What you have to do:
Could you swap every "Weiterlesen" in the material for "Mehr erfahren", keep everything else unchanged, and leave the pictures out of your answer?

** Input follows **

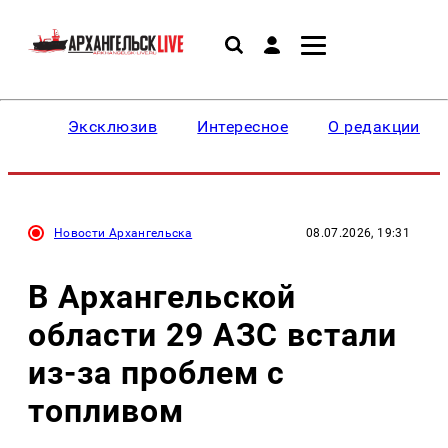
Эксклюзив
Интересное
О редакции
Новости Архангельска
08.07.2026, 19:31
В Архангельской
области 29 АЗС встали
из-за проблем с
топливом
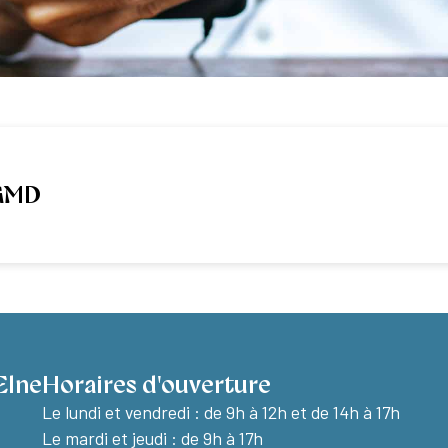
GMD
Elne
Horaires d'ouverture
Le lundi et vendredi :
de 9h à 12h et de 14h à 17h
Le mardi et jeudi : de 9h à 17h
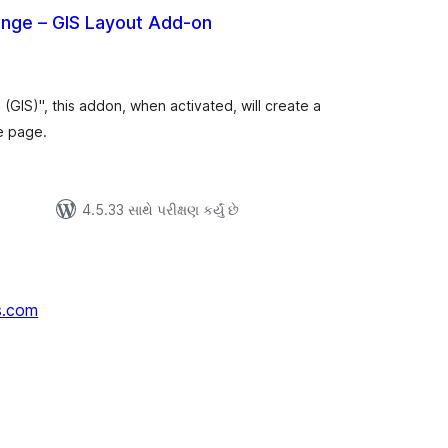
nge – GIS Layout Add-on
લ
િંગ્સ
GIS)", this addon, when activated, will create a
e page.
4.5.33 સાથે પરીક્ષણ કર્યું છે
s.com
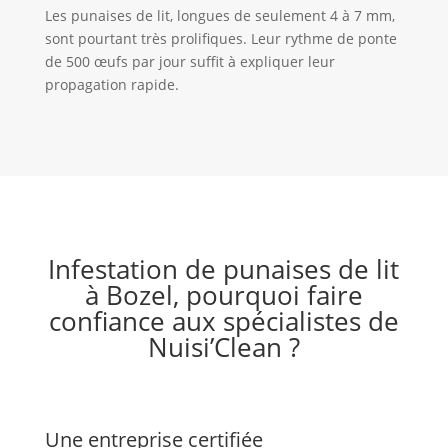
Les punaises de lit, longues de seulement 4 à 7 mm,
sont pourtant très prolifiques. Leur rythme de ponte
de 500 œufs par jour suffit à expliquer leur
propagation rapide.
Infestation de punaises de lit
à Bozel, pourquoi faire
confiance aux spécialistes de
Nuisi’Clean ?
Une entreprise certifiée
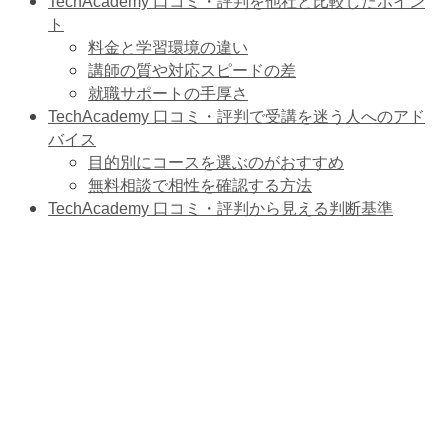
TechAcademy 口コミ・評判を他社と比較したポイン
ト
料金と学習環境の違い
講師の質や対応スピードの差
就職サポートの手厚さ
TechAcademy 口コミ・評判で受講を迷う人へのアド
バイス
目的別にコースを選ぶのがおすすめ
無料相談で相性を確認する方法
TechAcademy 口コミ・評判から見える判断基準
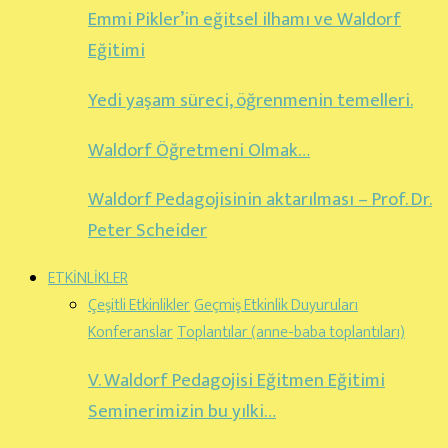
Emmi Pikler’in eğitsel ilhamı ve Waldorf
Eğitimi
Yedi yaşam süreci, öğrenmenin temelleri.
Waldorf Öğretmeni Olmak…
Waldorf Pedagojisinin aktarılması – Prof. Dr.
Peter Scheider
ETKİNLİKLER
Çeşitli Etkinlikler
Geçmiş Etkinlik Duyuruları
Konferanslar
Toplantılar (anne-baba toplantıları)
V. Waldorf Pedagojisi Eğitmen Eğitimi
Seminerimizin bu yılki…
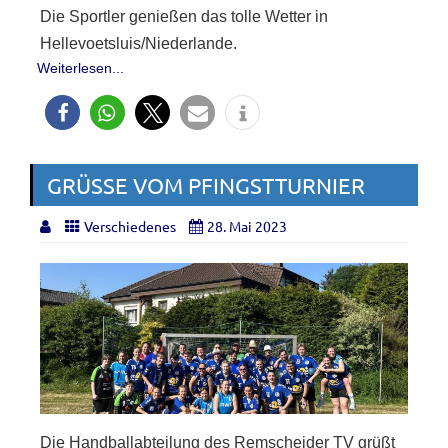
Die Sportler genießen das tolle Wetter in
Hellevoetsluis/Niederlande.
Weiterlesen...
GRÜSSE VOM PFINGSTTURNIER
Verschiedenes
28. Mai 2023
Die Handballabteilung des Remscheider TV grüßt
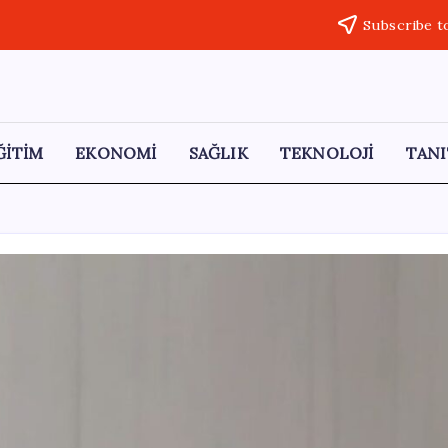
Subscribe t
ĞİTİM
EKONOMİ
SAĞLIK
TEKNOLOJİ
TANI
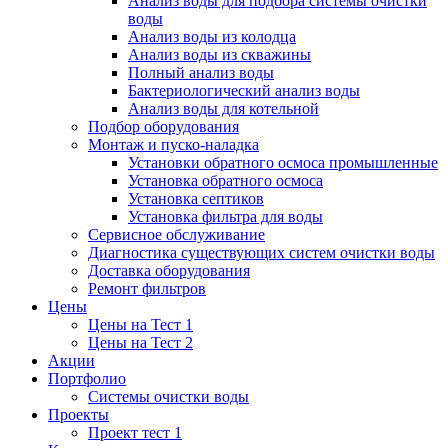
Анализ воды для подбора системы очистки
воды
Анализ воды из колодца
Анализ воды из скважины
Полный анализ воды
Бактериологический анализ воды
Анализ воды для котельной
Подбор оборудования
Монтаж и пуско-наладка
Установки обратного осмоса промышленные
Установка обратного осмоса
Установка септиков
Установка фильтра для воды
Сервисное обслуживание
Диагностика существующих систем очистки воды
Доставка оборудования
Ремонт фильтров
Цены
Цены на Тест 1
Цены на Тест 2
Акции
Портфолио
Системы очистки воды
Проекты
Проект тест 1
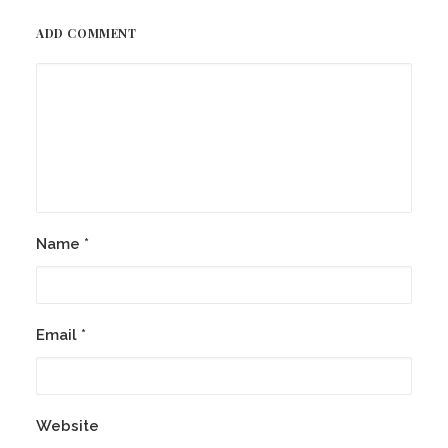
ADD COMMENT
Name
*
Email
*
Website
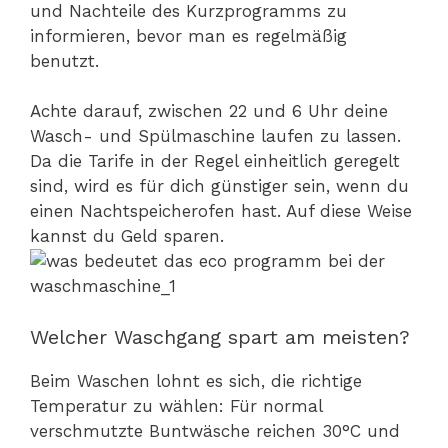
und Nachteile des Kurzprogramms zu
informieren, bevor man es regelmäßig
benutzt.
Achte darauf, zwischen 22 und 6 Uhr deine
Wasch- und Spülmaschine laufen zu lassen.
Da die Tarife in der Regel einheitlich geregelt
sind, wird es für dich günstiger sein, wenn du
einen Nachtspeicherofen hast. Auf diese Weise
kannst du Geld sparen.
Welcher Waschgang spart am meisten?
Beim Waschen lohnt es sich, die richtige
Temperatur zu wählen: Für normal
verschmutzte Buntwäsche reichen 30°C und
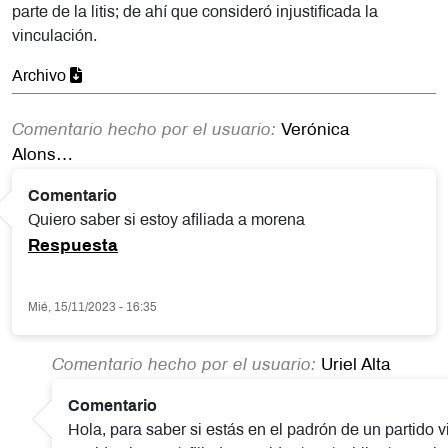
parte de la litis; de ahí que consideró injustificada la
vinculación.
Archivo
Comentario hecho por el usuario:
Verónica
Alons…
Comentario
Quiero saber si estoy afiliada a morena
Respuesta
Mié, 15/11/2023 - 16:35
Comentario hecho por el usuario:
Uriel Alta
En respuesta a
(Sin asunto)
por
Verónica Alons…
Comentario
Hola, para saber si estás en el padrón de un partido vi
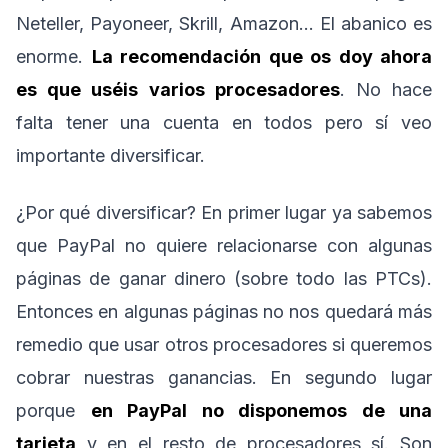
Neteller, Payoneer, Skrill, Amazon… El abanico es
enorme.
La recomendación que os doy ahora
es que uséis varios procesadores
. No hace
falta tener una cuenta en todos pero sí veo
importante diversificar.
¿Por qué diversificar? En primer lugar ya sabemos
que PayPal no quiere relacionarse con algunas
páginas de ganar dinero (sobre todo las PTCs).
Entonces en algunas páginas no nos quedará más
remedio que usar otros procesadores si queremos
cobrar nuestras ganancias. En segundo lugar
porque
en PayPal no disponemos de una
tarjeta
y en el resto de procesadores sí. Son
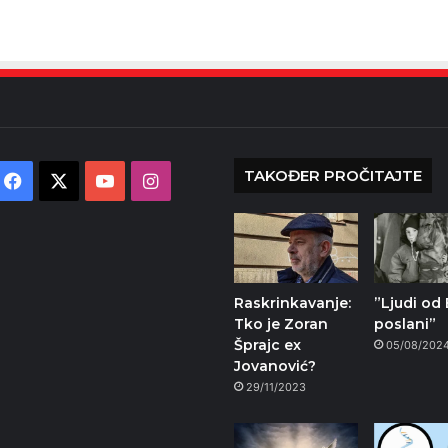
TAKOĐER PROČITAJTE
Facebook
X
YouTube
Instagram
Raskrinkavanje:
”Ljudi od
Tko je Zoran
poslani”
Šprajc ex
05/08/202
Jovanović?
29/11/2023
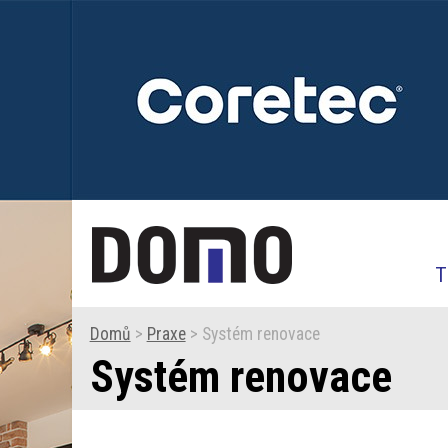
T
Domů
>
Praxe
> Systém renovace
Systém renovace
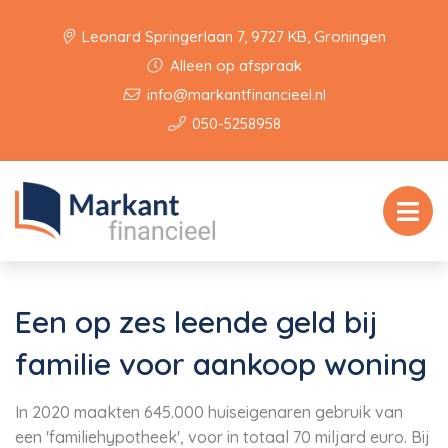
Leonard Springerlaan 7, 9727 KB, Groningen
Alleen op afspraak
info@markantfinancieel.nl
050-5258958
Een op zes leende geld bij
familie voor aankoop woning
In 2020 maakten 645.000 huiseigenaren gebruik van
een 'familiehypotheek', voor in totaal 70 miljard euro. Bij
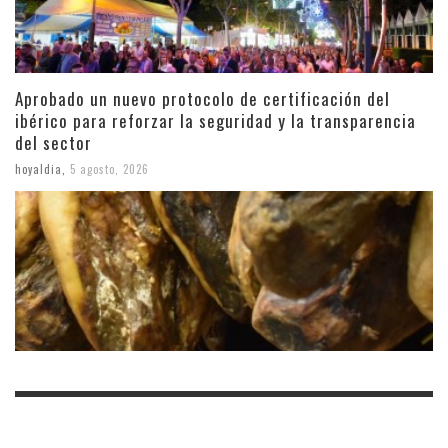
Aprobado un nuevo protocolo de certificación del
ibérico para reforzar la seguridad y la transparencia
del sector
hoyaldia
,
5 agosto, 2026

** End of Input **

Worked solution:
Эксклюзив
Интересное
О редакции
Новости Архангельска
08.07.2026, 19:31
В Архангельской
области 29 АЗС встали
из-за проблем с
топливом
GMD
Elne
Horaires d'ouverture
Le lundi et vendredi :
de 9h à 12h et de 14h à 17h
Le mardi et jeudi : de 9h à 17h
nge – GIS Layout Add-on
લ
િંગ્સ
GIS)", this addon, when activated, will create a
e page.
4.5.33 સાથે પરીક્ષણ કર્યું છે
s.com
Les punaises de lit, longues de seulement 4 à 7 mm,
sont pourtant très prolifiques. Leur rythme de ponte
de 500 œufs par jour suffit à expliquer leur
propagation rapide.
Infestation de punaises de lit
à Bozel, pourquoi faire
confiance aux spécialistes de
Nuisi’Clean ?
Une entreprise certifiée
TechAcademy 口コミ・評判を他社と比較したポイン
ト
料金と学習環境の違い
講師の質や対応スピードの差
就職サポートの手厚さ
TechAcademy 口コミ・評判で受講を迷う人へのアド
バイス
目的別にコースを選ぶのがおすすめ
無料相談で相性を確認する方法
TechAcademy 口コミ・評判から見える判断基準
Emmi Pikler’in eğitsel ilhamı ve Waldorf
Eğitimi
Yedi yaşam süreci, öğrenmenin temelleri.
Waldorf Öğretmeni Olmak…
Waldorf Pedagojisinin aktarılması – Prof. Dr.
Peter Scheider
ETKİNLİKLER
Çeşitli Etkinlikler
Geçmiş Etkinlik Duyuruları
Konferanslar
Toplantılar (anne-baba toplantıları)
V. Waldorf Pedagojisi Eğitmen Eğitimi
Seminerimizin bu yılki…
Die Sportler genießen das tolle Wetter in
Hellevoetsluis/Niederlande.
Mehr erfahren...
GRÜSSE VOM PFINGSTTURNIER
Verschiedenes
28. Mai 2023
Die Handballabteilung des Remscheider TV grüßt
Subscribe t
ĞİTİM
EKONOMİ
SAĞLIK
TEKNOLOJİ
TANI
Анализ воды для подбора системы очистки
воды
Анализ воды из колодца
Анализ воды из скважины
Полный анализ воды
Бактериологический анализ воды
Анализ воды для котельной
Подбор оборудования
Монтаж и пуско-наладка
Установки обратного осмоса промышленные
Установка обратного осмоса
Установка септиков
Установка фильтра для воды
Сервисное обслуживание
Диагностика существующих систем очистки воды
Доставка оборудования
Ремонт фильтров
Цены
Цены на Тест 1
Цены на Тест 2
Акции
Портфолио
Системы очистки воды
Проекты
Проект тест 1
ADD COMMENT
Name
*
Email
*
Website
und Nachteile des Kurzprogramms zu
informieren, bevor man es regelmäßig
benutzt.
Achte darauf, zwischen 22 und 6 Uhr deine
Wasch- und Spülmaschine laufen zu lassen.
Da die Tarife in der Regel einheitlich geregelt
sind, wird es für dich günstiger sein, wenn du
einen Nachtspeicherofen hast. Auf diese Weise
kannst du Geld sparen.
Welcher Waschgang spart am meisten?
Beim Waschen lohnt es sich, die richtige
Temperatur zu wählen: Für normal
verschmutzte Buntwäsche reichen 30°C und
parte de la litis; de ahí que consideró injustificada la
vinculación.
Archivo
Comentario hecho por el usuario:
Verónica
Alons…
Comentario
Quiero saber si estoy afiliada a morena
Respuesta
Mié, 15/11/2023 - 16:35
Comentario hecho por el usuario:
Uriel Alta
En respuesta a
(Sin asunto)
por
Verónica Alons…
Comentario
Hola, para saber si estás en el padrón de un partido vi
Neteller, Payoneer, Skrill, Amazon… El abanico es
enorme.
La recomendación que os doy ahora
es que uséis varios procesadores
. No hace
falta tener una cuenta en todos pero sí veo
importante diversificar.
¿Por qué diversificar? En primer lugar ya sabemos
que PayPal no quiere relacionarse con algunas
páginas de ganar dinero (sobre todo las PTCs).
Entonces en algunas páginas no nos quedará más
remedio que usar otros procesadores si queremos
cobrar nuestras ganancias. En segundo lugar
porque
en PayPal no disponemos de una
tarjeta
y en el resto de procesadores sí. Son
TAKOĐER PROČITAJTE
Facebook
X
YouTube
Instagram
Raskrinkavanje:
”Ljudi od
Tko je Zoran
poslani”
Šprajc ex
05/08/202
Jovanović?
29/11/2023
T
Domů
>
Praxe
> Systém renovace
Systém renovace
Leonard Springerlaan 7, 9727 KB, Groningen
Alleen op afspraak
info@markantfinancieel.nl
050-5258958
Een op zes leende geld bij
familie voor aankoop woning
In 2020 maakten 645.000 huiseigenaren gebruik van
een 'familiehypotheek', voor in totaal 70 miljard euro. Bij
Aprobado un nuevo protocolo de certificación del
ibérico para reforzar la seguridad y la transparencia
del sector
hoyaldia
,
5 agosto, 2026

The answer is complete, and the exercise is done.